--- Source material ---
▼▼▼

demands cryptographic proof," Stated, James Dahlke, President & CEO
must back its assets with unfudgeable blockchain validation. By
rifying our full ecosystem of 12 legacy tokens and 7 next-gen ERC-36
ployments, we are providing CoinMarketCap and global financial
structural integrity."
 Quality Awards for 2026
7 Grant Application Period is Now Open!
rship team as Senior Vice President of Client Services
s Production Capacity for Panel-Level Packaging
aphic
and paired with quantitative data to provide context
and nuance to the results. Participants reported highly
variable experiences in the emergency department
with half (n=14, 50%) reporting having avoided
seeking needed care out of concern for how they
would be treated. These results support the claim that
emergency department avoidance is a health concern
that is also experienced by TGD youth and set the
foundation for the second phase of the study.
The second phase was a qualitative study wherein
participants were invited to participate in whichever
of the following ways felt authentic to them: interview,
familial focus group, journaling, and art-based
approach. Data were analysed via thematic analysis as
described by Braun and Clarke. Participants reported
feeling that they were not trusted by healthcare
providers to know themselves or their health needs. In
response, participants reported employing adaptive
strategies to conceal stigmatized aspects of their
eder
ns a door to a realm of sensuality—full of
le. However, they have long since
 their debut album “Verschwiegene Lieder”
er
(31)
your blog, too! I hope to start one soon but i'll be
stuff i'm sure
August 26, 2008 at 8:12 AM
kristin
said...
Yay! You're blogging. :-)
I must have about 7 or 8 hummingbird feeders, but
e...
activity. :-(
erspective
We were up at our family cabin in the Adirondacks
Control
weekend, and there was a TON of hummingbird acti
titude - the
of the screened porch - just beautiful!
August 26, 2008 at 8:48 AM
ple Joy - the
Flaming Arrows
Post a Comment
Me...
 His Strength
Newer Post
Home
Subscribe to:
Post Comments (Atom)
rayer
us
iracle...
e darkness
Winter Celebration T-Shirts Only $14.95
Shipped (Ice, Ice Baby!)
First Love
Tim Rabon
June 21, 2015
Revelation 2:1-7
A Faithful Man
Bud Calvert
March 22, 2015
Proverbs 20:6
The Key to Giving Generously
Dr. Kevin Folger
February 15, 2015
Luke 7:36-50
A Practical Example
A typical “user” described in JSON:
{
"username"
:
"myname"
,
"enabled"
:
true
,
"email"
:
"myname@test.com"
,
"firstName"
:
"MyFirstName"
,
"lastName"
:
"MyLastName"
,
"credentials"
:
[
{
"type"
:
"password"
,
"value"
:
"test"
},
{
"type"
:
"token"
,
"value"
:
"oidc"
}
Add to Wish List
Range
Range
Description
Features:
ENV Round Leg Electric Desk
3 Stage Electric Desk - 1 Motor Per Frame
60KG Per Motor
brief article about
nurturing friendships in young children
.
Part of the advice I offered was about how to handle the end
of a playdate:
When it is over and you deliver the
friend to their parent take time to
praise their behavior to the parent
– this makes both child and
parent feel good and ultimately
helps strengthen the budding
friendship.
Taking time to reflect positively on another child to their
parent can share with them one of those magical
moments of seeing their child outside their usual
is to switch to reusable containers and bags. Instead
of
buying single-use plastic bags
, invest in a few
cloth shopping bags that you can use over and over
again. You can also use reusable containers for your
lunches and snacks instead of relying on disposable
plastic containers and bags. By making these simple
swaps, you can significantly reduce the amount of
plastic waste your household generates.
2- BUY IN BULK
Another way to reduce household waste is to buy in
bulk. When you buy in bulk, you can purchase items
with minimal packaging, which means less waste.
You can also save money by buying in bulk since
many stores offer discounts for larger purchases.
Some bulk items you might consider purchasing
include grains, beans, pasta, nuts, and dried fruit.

▲▲▲

Repeat the data. Keep every word the same.

demands cryptographic proof," Stated, James Dahlke, President & CEO
must back its assets with unfudgeable blockchain validation. By
rifying our full ecosystem of 12 legacy tokens and 7 next-gen ERC-36
ployments, we are providing CoinMarketCap and global financial
structural integrity."
 Quality Awards for 2026
7 Grant Application Period is Now Open!
rship team as Senior Vice President of Client Services
s Production Capacity for Panel-Level Packaging
aphic
and paired with quantitative data to provide context
and nuance to the results. Participants reported highly
variable experiences in the emergency department
with half (n=14, 50%) reporting having avoided
seeking needed care out of concern for how they
would be treated. These results support the claim that
emergency department avoidance is a health concern
that is also experienced by TGD youth and set the
foundation for the second phase of the study.
The second phase was a qualitative study wherein
participants were invited to participate in whichever
of the following ways felt authentic to them: interview,
familial focus group, journaling, and art-based
approach. Data were analysed via thematic analysis as
described by Braun and Clarke. Participants reported
feeling that they were not trusted by healthcare
providers to know themselves or their health needs. In
response, participants reported employing adaptive
strategies to conceal stigmatized aspects of their
eder
ns a door to a realm of sensuality—full of
le. However, they have long since
 their debut album “Verschwiegene Lieder”
er
(31)
your blog, too! I hope to start one soon but i'll be
stuff i'm sure
August 26, 2008 at 8:12 AM
kristin
said...
Yay! You're blogging. :-)
I must have about 7 or 8 hummingbird feeders, but
e...
activity. :-(
erspective
We were up at our family cabin in the Adirondacks
Control
weekend, and there was a TON of hummingbird acti
titude - the
of the screened porch - just beautiful!
August 26, 2008 at 8:48 AM
ple Joy - the
Flaming Arrows
Post a Comment
Me...
 His Strength
Newer Post
Home
Subscribe to:
Post Comments (Atom)
rayer
us
iracle...
e darkness
Winter Celebration T-Shirts Only $14.95
Shipped (Ice, Ice Baby!)
First Love
Tim Rabon
June 21, 2015
Revelation 2:1-7
A Faithful Man
Bud Calvert
March 22, 2015
Proverbs 20:6
The Key to Giving Generously
Dr. Kevin Folger
February 15, 2015
Luke 7:36-50
A Practical Example
A typical “user” described in JSON:
{
"username"
:
"myname"
,
"enabled"
:
true
,
"email"
:
"myname@test.com"
,
"firstName"
:
"MyFirstName"
,
"lastName"
:
"MyLastName"
,
"credentials"
:
[
{
"type"
:
"password"
,
"value"
:
"test"
},
{
"type"
:
"token"
,
"value"
:
"oidc"
}
Add to Wish List
Range
Range
Description
Features:
ENV Round Leg Electric Desk
3 Stage Electric Desk - 1 Motor Per Frame
60KG Per Motor
brief article about
nurturing friendships in young children
.
Part of the advice I offered was about how to handle the end
of a playdate:
When it is over and you deliver the
friend to their parent take time to
praise their behavior to the parent
– this makes both child and
parent feel good and ultimately
helps strengthen the budding
friendship.
Taking time to reflect positively on another child to their
parent can share with them one of those magical
moments of seeing their child outside their usual
is to switch to reusable containers and bags. Instead
of
buying single-use plastic bags
, invest in a few
cloth shopping bags that you can use over and over
again. You can also use reusable containers for your
lunches and snacks instead of relying on disposable
plastic containers and bags. By making these simple
swaps, you can significantly reduce the amount of
plastic waste your household generates.
2- BUY IN BULK
Another way to reduce household waste is to buy in
bulk. When you buy in bulk, you can purchase items
with minimal packaging, which means less waste.
You can also save money by buying in bulk since
many stores offer discounts for larger purchases.
Some bulk items you might consider purchasing
include grains, beans, pasta, nuts, and dried fruit.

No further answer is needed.